*DOCUMENT TEXT*.
KEY POINTS:
An Auckland GP accused of prescribing massive amounts of a medicine which can be used to make the illegal drug P says the 80,000 tablets were part of a research project on racism.
Dr Rhys Cullen is facing charges before the Health Practitioners Disciplinary Tribunal for over-prescribing the decongestant Sudomyl, which contains pseudoephedrine, the main ingredient in methamphetamine or P.
The tribunal suspended his practising licence in March, a suspension which Dr Cullen appealed.
His appeal was last week dismissed by Justice Baragwanath in the Auckland High Court.
In his decision, Justice Baragwanath said Dr Cullen's explanation for the unusual amounts of the prescribed drug was he was researching a book on racism in medicine.
"It was, he says, his purpose to perform a test of reactions of pharmacy personnel to prescriptions on behalf of patients of different races in order to discern whether there is discrimination in their treatment."
However, Dr Cullen also disregarded a court order forbidding him from prescribing the drug, just four days after the order was made, which Justice Baragwanath said he could not ignore.
An affidavit from the Ministry of Health showed that from October 2006 to February 2007 Dr Cullen prescribed 38,140 tablets, and that sometimes the same person was prescribed twice in a single day.

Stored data
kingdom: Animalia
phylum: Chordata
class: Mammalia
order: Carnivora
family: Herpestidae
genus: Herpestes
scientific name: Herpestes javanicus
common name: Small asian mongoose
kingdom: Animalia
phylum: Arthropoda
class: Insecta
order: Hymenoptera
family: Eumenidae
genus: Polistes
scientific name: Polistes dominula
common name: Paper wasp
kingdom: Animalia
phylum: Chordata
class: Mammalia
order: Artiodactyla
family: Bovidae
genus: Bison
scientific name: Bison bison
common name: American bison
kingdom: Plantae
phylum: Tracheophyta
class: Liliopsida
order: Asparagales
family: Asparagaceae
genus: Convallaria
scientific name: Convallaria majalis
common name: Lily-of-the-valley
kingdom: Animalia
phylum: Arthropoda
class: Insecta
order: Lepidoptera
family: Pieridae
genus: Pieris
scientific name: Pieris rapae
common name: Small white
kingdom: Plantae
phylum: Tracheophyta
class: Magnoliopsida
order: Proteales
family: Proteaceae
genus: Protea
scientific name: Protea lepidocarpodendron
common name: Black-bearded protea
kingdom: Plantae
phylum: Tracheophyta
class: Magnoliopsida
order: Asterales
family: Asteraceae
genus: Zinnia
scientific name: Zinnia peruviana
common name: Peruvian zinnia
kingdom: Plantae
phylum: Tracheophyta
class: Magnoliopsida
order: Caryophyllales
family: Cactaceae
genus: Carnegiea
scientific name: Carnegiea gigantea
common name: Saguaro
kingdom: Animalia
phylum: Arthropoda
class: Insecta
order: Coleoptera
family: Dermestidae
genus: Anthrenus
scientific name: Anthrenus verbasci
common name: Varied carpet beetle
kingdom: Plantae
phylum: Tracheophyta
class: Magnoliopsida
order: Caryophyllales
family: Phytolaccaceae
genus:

*ACTIVITY A*.
Repeat the passage of the news article about Dr Rhys Cullen word for word, starting with "The tribunal suspended" and going on through "Auckland High Court.".
*ACTIVITY B*.
Write what follows in the news article about Dr Rhys Cullen's prescriptions, picking up after its last sentence.

*WRITTEN ANSWER A*.
The tribunal suspended his practising licence in March, a suspension which Dr Cullen appealed.
His appeal was last week dismissed by Justice Baragwanath in the Auckland High Court.

*WRITTEN ANSWER B*.
This compared with the five other doctors in the area who prescribed a total of 425 tablets for the same period.
As a consequence, the Medical Council has "very real and grave concerns" about the safety of the public from Dr Cullen's ongoing prescriptions of the drug, according to Health Practitioners Disciplinary Tribunal.
In February, the Herald on Sunday was the first to report that Dr Cullen was investigated by the police after prescribing about 46,000 tablets of Sudomyl between January 2003 and December 2004.
However, drug detectives were unable to collect enough evidence to charge the GP with supplying precursor materials for drug manufacture. Subsequently, Crown Law made an official complaint to the Medical Council.
In a letter, which was dated October 2005, Crown solicitor Deborah Marshall wrote to the Medical Council and alleged that Dr Cullen:
Wrote 790 prescriptions between January 2003 and December 2004 when there was no medical reason.
Wrote prescriptions for patients who were not receiving medical care at the time.
Obtained Sudomyl for his own use between December 2003 and January 2004.
At the time Dr Cullen was still practising, but was later banned from prescribing and appeared before the tribunal.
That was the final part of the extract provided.